This morning I found a blog that I had started and titled, In View of the Lighthouse in September 2009. At the time, I was a third-year tenure-track professor teaching qualitative research classes; a dream come true. In one of my entries I wrote, observations of life experiences must be rooted in a credible, self-reflecting voice from a writer who self-examines. Goodall (2000) captured this idea when he wrote, “In life’s conversations, whom do you trust - the person who never discloses her or his own feelings, who has no interesting life stories to offer in exchange for the details of yours?

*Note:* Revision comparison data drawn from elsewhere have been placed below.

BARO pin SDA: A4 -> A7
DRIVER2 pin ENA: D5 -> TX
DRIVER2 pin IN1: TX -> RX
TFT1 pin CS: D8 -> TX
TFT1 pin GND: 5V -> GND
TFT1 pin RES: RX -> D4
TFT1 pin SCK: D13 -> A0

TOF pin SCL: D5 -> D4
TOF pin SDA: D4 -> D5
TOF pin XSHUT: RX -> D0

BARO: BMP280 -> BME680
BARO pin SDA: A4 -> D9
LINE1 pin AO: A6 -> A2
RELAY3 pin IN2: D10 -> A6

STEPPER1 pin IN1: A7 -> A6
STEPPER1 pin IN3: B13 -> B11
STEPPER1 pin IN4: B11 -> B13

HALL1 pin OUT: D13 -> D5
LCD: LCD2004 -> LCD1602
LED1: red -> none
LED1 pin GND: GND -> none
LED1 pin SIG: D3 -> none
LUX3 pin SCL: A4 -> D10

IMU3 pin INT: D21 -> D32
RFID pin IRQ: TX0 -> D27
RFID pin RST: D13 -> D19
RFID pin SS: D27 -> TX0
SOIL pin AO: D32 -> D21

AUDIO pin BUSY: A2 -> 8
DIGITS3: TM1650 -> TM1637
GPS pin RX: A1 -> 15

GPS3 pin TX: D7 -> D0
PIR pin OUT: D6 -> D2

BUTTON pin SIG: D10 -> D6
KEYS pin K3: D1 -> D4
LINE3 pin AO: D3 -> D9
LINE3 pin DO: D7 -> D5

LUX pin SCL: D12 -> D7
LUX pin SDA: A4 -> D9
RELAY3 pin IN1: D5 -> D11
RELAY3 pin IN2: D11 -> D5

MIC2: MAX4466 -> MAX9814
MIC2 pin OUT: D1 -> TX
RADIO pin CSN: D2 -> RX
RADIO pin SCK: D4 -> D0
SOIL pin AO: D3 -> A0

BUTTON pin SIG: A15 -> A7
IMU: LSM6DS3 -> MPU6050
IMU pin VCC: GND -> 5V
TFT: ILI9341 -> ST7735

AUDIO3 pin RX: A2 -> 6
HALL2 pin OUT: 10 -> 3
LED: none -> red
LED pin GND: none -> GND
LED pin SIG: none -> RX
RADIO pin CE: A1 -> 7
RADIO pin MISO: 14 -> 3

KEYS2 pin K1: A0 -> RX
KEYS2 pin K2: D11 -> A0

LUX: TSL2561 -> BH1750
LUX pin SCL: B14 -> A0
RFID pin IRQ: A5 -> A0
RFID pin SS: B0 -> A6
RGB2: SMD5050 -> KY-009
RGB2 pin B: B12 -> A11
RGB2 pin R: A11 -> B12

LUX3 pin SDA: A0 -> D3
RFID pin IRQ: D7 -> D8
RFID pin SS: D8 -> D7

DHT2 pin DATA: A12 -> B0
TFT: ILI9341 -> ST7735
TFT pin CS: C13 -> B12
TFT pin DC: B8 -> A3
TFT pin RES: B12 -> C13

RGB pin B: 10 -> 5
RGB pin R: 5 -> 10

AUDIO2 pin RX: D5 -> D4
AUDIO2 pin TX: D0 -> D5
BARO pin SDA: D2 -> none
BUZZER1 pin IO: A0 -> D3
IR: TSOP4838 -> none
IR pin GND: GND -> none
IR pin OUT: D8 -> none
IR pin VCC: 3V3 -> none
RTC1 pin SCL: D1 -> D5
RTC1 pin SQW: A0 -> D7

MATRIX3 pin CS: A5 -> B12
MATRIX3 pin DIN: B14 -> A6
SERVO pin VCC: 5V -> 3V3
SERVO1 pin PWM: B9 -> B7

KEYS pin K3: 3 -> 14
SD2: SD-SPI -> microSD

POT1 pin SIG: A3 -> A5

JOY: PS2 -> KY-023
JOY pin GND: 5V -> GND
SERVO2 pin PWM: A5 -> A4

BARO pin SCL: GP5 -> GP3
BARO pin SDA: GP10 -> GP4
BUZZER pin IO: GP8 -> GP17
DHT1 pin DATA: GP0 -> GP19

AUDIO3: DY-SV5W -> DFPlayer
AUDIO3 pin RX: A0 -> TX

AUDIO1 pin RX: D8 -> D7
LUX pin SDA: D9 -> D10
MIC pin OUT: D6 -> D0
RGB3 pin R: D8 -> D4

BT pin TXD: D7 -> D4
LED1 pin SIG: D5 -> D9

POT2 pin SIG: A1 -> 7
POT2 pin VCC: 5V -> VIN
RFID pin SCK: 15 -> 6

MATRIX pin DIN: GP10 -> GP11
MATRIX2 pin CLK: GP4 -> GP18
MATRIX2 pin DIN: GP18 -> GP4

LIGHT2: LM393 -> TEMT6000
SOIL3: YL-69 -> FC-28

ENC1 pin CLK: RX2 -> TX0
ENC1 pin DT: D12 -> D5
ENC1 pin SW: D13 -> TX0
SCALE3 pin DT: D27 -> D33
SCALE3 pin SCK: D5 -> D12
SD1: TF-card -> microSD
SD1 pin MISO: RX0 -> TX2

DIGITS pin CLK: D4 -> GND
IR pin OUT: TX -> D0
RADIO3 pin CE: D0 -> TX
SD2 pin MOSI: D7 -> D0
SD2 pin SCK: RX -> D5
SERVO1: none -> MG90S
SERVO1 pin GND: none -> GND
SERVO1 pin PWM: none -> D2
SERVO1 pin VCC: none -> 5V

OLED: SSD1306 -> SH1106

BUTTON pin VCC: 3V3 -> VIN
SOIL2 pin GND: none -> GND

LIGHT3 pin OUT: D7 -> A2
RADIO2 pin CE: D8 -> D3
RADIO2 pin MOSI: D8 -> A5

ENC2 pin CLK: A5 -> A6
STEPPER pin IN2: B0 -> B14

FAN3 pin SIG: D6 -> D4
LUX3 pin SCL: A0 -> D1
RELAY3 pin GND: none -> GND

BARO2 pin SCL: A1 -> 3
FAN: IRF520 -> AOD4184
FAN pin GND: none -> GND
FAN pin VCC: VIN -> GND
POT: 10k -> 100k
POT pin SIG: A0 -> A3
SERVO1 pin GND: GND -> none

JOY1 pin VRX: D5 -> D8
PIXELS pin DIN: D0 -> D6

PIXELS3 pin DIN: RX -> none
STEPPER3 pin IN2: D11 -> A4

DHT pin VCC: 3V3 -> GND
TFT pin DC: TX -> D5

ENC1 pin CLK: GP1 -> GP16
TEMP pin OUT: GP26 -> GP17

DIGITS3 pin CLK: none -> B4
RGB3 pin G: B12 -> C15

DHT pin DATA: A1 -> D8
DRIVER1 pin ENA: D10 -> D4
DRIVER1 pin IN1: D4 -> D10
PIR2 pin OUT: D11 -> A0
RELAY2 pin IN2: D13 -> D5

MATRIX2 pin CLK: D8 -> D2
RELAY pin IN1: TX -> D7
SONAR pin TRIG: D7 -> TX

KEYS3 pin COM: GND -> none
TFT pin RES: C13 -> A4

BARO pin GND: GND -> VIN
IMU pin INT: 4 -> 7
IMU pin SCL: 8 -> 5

Or do you trust the person who emerges in the talk as someone living in a passionate and reflective life, someone willing to share with you its joys, its pain, its speculations, its ambiguities?” (p. 23).
The summer I was twelve my father drove our family up the New England coast to Bar Harbor, Maine. This is where I discovered lighthouses; round, gray stone buildings that jutted out of the rocks along the coast with a 360-degree view from the glass windows around the top hexagon tier. The metaphorical image of the lighthouse being a beacon of light in the worst storms has resonated for me ever since.
If a beacon of light can shine through the fog and sheets of rain, one can feel safe in the darkness of any night. Metaphorically, we can feel lost in pitch dark at various times in our life. When I am unclear as to what direction to take in my life if I remember to look for my inner light.
Recently, my meditation teacher, Diana, shared another perspective to my life-long fascination with lighthouses. She shared that to be a lighthouse, you must stand on the shore and shine your own light. A light house does not follow the boat and go out to where the storm is. Instead, the lighthouse light keeps shining regardless of what chaos exists around them.
I lost sight of my own lighthouse a few times this past autumn. I was trying to figure out my new normal as a “retired” professor - now consultant. As a result, I overpacked my schedule and was in a state of overthinking which only led to writing paralysis. I made my way through the discomfort of the storm and discovered an upgrade in the transformative process of reflecting and examining what I liked and didn’t like about my less than “magical everyday living.”
My inner storm has quieted, I have shifted my focus, the fog has lifted, and my inner lighthouse is still there. I have always appreciated the metaphor of a lighthouse. To be a lighthouse, you must stand on the shore and shine your light. A lighthouse does not go out to where the storm is. Instead, the lighthouse light keeps shining regardless of what chaos exists around them.
Photo by Nathan Jennings on Unsplash
Beautifully written. I love the image of a lighthouse, lit from within. Not dependent on the external world for validation. A lighthouse never suffers from imposter syndrome. It just is.
I enjoyed every word. Glad to see you posting again. “ the lighthouse light keeps shining regardless of what chaos exists around them.” Keep shining, Laura.